Le premier facteur est l’enchaînement exceptionnel des vagues de chaleur.
Les épisodes caniculaires successifs dessèchent progressivement les sols, les forêts et les broussailles, transformant la végétation en combustible.
Le deuxième facteur est la sécheresse durable.
Au-delà de la chaleur, le déficit de pluie accumulé depuis plusieurs mois fragilise les arbres et assèche les herbes, tandis que les vents favorisent une propagation très rapide des flammes.
Le changement climatique constitue un facteur aggravant.
Les travaux scientifiques montrent qu’il augmente la fréquence, l’intensité et la durée des vagues de chaleur.
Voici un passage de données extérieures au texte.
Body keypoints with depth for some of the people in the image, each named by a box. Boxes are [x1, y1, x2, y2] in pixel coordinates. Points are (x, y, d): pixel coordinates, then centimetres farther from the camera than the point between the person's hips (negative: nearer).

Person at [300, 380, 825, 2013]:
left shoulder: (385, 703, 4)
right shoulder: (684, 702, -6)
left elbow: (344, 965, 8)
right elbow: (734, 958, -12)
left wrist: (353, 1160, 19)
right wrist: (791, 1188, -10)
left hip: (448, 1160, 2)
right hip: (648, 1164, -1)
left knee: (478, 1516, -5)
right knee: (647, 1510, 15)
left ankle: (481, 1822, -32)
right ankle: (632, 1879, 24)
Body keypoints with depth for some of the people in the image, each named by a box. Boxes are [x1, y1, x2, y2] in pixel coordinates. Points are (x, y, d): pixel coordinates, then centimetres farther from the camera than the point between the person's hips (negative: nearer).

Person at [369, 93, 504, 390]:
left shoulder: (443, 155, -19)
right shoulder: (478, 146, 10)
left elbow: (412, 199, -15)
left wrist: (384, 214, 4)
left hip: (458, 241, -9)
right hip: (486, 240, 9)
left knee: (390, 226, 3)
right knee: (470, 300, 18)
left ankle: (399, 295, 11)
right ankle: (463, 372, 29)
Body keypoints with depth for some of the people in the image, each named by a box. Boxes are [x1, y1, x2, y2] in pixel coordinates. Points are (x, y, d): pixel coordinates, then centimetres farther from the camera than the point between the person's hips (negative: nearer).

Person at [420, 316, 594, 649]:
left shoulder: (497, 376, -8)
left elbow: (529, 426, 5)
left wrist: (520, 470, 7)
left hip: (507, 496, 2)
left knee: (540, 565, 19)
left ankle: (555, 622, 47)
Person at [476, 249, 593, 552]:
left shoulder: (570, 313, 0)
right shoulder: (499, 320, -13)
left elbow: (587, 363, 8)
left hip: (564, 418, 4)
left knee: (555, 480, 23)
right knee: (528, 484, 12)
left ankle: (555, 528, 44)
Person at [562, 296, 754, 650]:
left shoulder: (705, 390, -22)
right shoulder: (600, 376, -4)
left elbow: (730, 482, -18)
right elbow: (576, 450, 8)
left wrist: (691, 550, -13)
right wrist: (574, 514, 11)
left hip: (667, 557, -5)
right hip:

Il ne déclenche pas directement les incendies, mais crée des conditions beaucoup plus favorables à leur apparition et à leur extension.
La plupart des incendies nécessitent toutefois une source d’ignition.
Dans de nombreux cas, l’origine est humaine : mégots, travaux agricoles, étincelles de machines, lignes électriques, véhicules, barbecues ou actes volontaires.
L’évolution des paysages joue également un rôle.
L’abandon de certaines terres agricoles favorise l’accumulation de broussailles et de jeunes arbres, créant une continuité de végétation qui facilite la propagation des feux.
Enfin, les incendies sont aujourd’hui plus difficiles à maîtriser.
Les vents violents, la faible humidité et les reliefs accidentés peuvent transformer un simple départ de feu en mégafeu mobilisant d’importants moyens de secours.